Fort heureusement, ces zones d'ombre ne suffisent pas à ternir le tableau. Ce premier volet fait déjà preuve d'une efficacité exemplaire de par son principe envoûtant et son atmosphère ultra-immersive, offrant une expérience de jeu passionnante et ouvrant la porte à la fois à un genre nouveau ainsi qu'à une nouvelle licence plus que prometteuse. Ce dernier point sera confirmé par Dark Project 2 : L'Age de Metal, qui sortira moins de deux ans plus tard. Cette suite s'avérera encore plus aboutie, mais signera aussi et hélas le chant du cygne du papa de Dark Project, le talentueux Looking Glass Studio.
- Graphismes14/20
Si l'aspect technique (déjà un peu à la traine à sa sortie) n'est pas le point fort du soft, il est compensé par sa direction artistique, modelant des environnements imprégnés d'ambiance, bâtissant un univers médiéval steampunk des plus réussis. L'intérêt des missions permet en outre de largement surmonter ce petit handicap.
- Jouabilité17/20
Si le gameplay requiert un temps d'adaptation pour le maîtriser et en tirer profit, la prise en main ne pose aucun problème. On regrettera seulement une gestion des sauts peu intuitive et quelques murs invisibles. Mais absolument rien de rebutant.
- Durée de vie17/20
Comptez une vingtaine d'heures lors du premier passage. Cependant, le très large éventail de possibilités pour franchir un niveau ainsi que la présence de trois mode de difficulté assurent au titre une rejouabilité assez phénoménale, d'autant qu'on prend de plus en plus de plaisir au fil des parties.
- Bande son18/20
De la haute voltige! Bruitages et voix sont au diapason pour favoriser l'immersion du joueur, avec même quelques jolies saillies humoristiques dans les répliques des gardes, qui confèrent une vie foisonnante à l'ensemble. Les compositions d'Eric Brosius sont discrètes mais efficaces. Elles instaurent un climat sombre et inquiétant avec quelques envolées électro surprenantes, mais en totale adéquation avec l'univers décrit.
- Scénario16/20
Objectifs annulés, mystères et retournements de situation tirent vers le haut un scénario prenant et l'air de rien assez marquant. Mais ce qu'on retiendra surtout est la haute qualité des dialogues, mâtures comme trop rarement dans un jeu vidéo.
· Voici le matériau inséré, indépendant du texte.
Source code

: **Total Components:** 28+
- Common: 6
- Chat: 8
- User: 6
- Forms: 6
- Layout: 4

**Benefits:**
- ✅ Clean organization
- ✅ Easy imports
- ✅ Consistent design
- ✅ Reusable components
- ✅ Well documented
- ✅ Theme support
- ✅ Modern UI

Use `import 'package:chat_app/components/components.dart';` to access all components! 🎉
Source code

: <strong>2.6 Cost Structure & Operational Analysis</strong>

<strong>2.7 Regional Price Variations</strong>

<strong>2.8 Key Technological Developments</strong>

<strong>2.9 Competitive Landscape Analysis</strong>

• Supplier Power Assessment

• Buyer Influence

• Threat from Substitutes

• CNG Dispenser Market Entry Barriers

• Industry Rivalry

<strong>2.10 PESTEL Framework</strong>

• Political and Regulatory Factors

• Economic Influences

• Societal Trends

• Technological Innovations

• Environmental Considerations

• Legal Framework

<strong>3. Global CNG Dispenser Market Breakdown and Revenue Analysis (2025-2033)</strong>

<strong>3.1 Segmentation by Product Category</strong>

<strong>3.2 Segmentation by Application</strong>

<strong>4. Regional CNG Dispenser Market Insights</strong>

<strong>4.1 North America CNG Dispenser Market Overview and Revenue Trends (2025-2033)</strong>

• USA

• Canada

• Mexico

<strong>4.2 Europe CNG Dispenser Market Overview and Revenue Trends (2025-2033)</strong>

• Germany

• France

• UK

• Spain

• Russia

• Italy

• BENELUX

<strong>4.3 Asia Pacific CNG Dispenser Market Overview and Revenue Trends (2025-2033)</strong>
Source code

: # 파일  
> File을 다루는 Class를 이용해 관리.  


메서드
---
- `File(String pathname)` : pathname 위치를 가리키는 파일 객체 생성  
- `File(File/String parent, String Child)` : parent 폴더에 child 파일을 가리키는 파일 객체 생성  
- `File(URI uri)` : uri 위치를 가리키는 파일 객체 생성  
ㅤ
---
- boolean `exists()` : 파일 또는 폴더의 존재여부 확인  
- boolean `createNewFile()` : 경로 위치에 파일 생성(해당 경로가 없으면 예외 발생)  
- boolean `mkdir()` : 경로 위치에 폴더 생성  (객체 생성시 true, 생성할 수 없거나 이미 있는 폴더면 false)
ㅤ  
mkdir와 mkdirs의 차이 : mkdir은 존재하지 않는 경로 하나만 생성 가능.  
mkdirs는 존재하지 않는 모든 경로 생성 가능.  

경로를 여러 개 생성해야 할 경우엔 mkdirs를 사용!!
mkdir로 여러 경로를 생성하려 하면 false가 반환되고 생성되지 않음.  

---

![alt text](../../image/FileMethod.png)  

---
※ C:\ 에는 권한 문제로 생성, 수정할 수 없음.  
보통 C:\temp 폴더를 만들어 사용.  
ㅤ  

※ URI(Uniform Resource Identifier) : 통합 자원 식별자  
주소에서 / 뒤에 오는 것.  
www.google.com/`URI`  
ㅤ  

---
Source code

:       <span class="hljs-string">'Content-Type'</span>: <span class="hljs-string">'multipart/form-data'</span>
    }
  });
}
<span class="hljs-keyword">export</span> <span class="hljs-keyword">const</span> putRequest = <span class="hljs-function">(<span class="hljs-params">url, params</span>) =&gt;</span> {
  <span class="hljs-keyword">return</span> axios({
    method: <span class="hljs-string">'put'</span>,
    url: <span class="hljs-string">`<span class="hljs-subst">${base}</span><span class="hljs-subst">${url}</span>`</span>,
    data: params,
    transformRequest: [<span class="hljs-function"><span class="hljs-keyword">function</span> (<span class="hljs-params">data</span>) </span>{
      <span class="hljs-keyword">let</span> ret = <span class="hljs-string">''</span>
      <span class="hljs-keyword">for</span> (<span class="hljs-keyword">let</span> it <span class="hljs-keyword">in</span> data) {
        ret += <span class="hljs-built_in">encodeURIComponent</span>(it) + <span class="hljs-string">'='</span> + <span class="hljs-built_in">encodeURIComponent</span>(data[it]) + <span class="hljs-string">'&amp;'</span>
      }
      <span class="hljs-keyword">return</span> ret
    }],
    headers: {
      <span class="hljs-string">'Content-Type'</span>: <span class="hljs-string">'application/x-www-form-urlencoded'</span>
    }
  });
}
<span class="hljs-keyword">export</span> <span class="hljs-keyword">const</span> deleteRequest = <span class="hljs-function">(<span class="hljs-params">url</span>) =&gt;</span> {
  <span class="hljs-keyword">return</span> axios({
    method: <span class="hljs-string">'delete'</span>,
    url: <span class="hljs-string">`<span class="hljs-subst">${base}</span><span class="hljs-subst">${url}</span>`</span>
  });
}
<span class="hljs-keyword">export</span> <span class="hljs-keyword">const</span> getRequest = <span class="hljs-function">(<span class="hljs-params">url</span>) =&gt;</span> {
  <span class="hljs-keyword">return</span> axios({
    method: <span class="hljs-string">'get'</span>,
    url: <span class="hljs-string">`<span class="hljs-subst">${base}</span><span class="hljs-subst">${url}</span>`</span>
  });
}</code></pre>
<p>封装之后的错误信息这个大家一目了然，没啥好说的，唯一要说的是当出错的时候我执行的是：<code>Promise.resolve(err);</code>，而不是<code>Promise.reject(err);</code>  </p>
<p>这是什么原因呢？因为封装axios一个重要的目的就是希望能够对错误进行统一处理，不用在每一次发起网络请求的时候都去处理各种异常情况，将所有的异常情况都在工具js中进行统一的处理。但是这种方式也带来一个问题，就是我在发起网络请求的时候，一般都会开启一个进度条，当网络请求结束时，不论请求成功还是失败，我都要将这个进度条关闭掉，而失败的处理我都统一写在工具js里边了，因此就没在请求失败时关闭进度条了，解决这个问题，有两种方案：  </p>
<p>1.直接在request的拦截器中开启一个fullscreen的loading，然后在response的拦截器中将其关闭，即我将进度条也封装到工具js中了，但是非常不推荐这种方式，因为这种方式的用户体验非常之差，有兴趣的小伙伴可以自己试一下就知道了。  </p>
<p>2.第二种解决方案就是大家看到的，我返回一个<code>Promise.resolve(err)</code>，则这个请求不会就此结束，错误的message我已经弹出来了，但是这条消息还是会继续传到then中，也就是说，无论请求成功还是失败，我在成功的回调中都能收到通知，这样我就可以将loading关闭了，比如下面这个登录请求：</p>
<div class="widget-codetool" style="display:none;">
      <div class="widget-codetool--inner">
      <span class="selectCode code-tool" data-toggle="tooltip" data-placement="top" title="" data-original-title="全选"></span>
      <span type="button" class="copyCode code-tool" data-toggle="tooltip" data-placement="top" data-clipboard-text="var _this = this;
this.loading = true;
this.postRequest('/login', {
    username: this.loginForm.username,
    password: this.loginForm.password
Dark Project pose dès 1998 les bases de l'infiltration moderne à travers un gameplay bien huilé qui laisse au joueur une liberté d'action remarquable puisque chaque niveau peut s'appréhender de multiples façons. Si ce premier volet accuse quelques faiblesses en proposant des missions d'un intérêt inégal, force est de constater que la recette fonctionne globalement à merveille. L'identité est forte, grâce à un personnage central charismatique, un univers original et une ambiance qui assure une immersion sans faille ou presque. Un jeu d'exception, qui aurait mérité plus de succès qu'il n'a réellement connu.